I have a friend who is in an unhealthy relationship and unhappy. She is frustrated with her situation and when she confides in me I don’t mind listening. The simple act of talking often helps people and I hope that’s the case with her.
The problem is that in the 6 months I’ve known her I suspect nothing I’ve said has brought her closer to actually changing her life. I get the feeling that as she verbally purges her frustration to some degree with a friend, which in itself seems healthy, she’s also relieved of a valuable means to pull herself out of her situation.
Frustration can be a tool if you use it to fuel your resolve; letting it dissipate without changing your situation implies further suffering.
I’m not sure if we’re close enough that she’d be comfortable with me telling her what I really think, but if I could, here’s what I’d ask:
Are you done? Is it no longer your policy to aggressively develop yourself, and your life? Have you given up at your relatively young age?
Maybe you’re unhappy with your job, you’re overweight, you’re drinking too much, you can’t leave your boyfriend.
So is that it? Are you done? Whether you’d like to change yourself or your life, asking this question is a trigger toward new iterations of you, the first step of a thousand possibilities.
It’s a weapon for provoking action, a reminder that a way to attack chronic problems is by again embracing the sort of personal transformation for which you no longer tend to find time.
We do amazing things in the first couple decades of our lives, then too often become less interested in broadening our capacities. It’s always seemed ironic to me that by the time we’ve developed the capacity to go a step further and do truly incredible things— start a business, get a PhD, write a book—right then, for whatever reason, many of us get conservative with our life directions and stop pushing.
Look, there is a place for acceptance in our lives. It’s a capacity we all have to live as well as possible in the face of forces which are sometimes larger than our will.
But don’t use acceptance as a way to turn your back on your own higher-quality agenda. Don’t accept the status quo as a way to celebrate your own tendency toward laziness.
The question as to what you can and cannot change is profound and wide open, but approaching reality as more malleable than you’ve led yourself to believe is a worthy policy.
So what specifically would I suggest?
Every time you’re frustrated over something you want to change, ask yourself if you’ve stopped fighting. Are you done? Unless you answer ‘no’, the answer is yes…
…until you give yourself another chance by asking again, or surrender for good.
Say ’NO’ sooner. Not done.
Educate yourself. Talk to people who have made the change you want to make. Spend more time with these people, online or offline.
Wake up earlier to give yourself time to step toward the change in a concrete way.

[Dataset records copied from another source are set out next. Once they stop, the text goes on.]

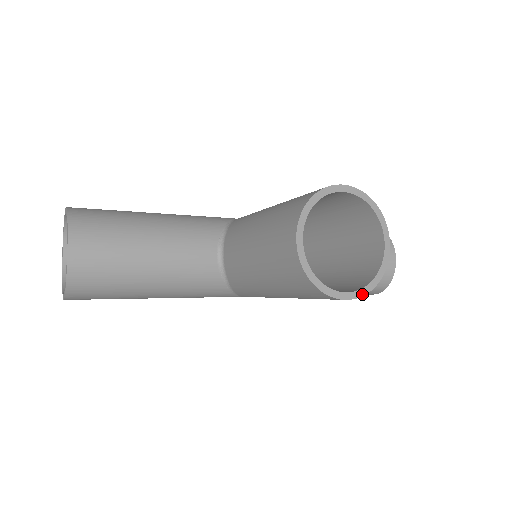
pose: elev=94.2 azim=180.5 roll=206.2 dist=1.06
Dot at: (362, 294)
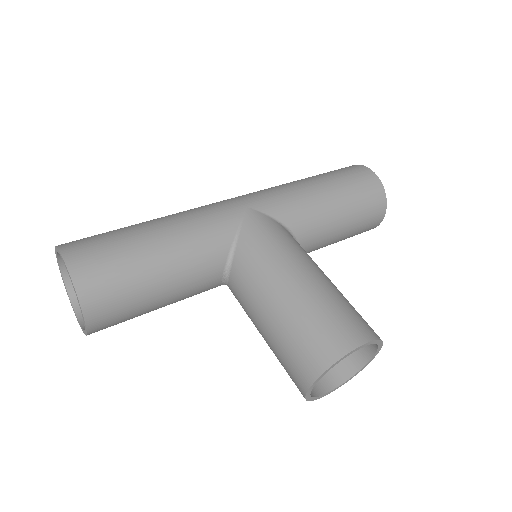
Dot at: (343, 384)
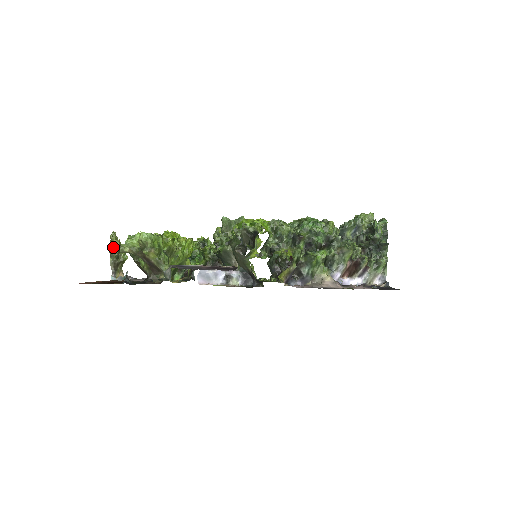
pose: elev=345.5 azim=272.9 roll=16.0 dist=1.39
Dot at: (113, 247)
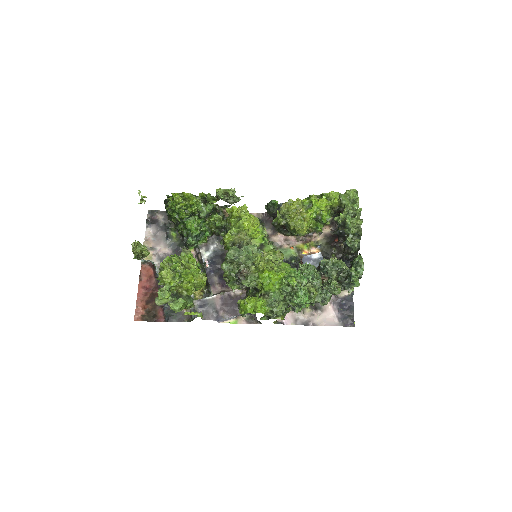
Dot at: (137, 256)
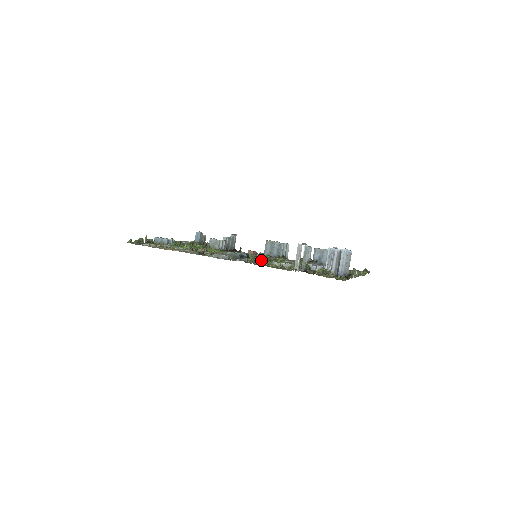
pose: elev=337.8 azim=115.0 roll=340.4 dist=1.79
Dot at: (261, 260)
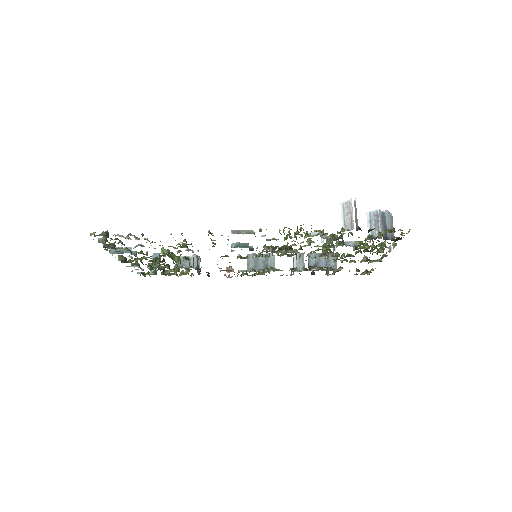
Dot at: (290, 236)
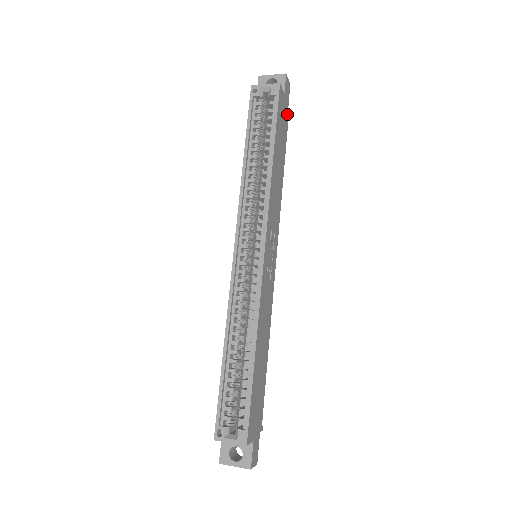
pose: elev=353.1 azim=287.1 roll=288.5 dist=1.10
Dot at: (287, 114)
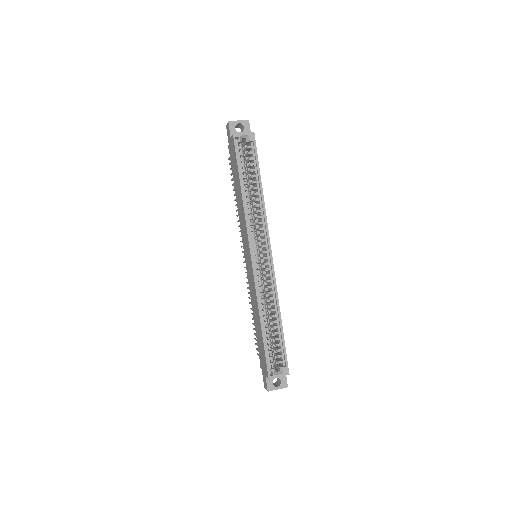
Dot at: occluded
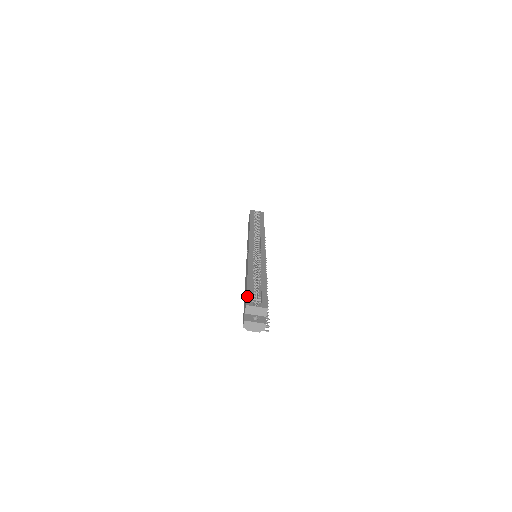
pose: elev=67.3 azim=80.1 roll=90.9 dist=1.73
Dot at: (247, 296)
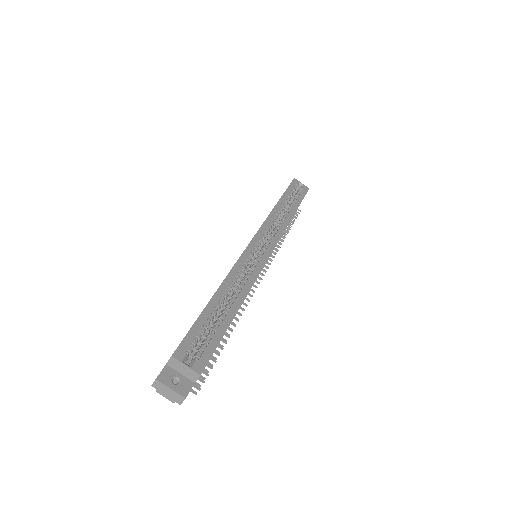
Dot at: (185, 338)
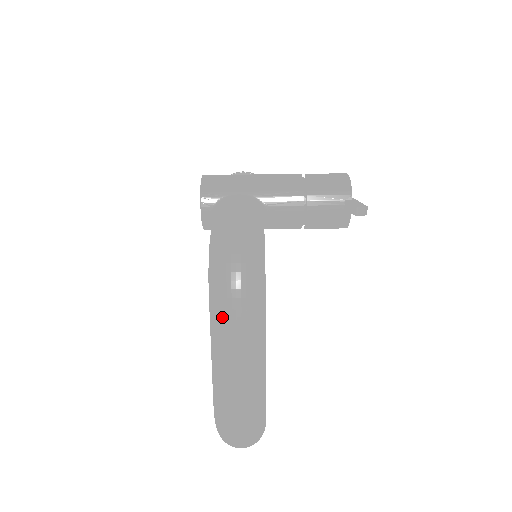
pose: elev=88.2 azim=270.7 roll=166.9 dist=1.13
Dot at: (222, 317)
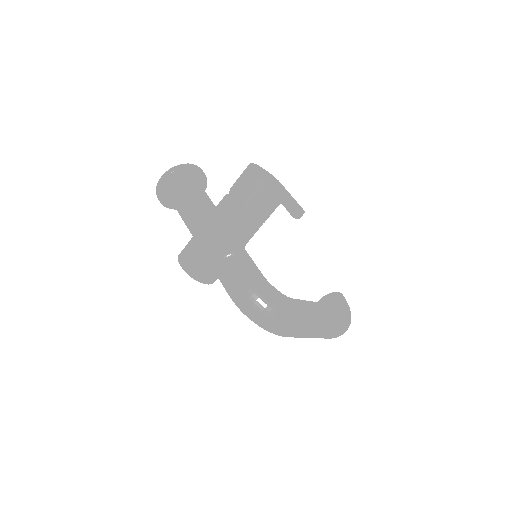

Find replacement activities for the bad habits into which you’ve fallen.
Find replacement friends who do not enable the bad habits into which you’ve fallen. Yes I’m serious. Will your life be a monument to the misguided support of those friends?
Systematically create new, better habits via repetition.
No matter what you want to fix, the means exist, but they are useless unless you decide to use the self-reliance and strength you have, which might be lying dormant through disuse.
That decision, that conviction, can be a flag around which you rally against the forces of inertia and distraction in your life.
Ask yourself from time to time: Am I done?
Am I finished growing or improving myself, learning a new skill or further developing one I already possess? Have I finished working on making my life into what my best self would want it to be?
Am I done?
It is a small mantra which can give us the means to change any detail with which we are dissatisfied in our lives.
It might be the spark that changes everything.